[Opening DATASET CONTENT section]

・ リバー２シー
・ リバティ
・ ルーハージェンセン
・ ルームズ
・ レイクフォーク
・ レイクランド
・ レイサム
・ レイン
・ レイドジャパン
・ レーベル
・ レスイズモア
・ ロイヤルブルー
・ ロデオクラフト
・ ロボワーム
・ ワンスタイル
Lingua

[Closing DATASET CONTENT section]
[Opening DATASET CONTENT section]

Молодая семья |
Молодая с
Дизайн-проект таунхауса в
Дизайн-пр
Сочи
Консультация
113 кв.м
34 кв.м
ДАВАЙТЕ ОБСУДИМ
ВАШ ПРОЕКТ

[Closing DATASET CONTENT section]

EXERCISE:
Pick out every line in the items above that contains the string "Дизайн", and copy each of those lines.

WRITTEN RESPONSE:
Дизайн-проект таунхауса в
Дизайн-пр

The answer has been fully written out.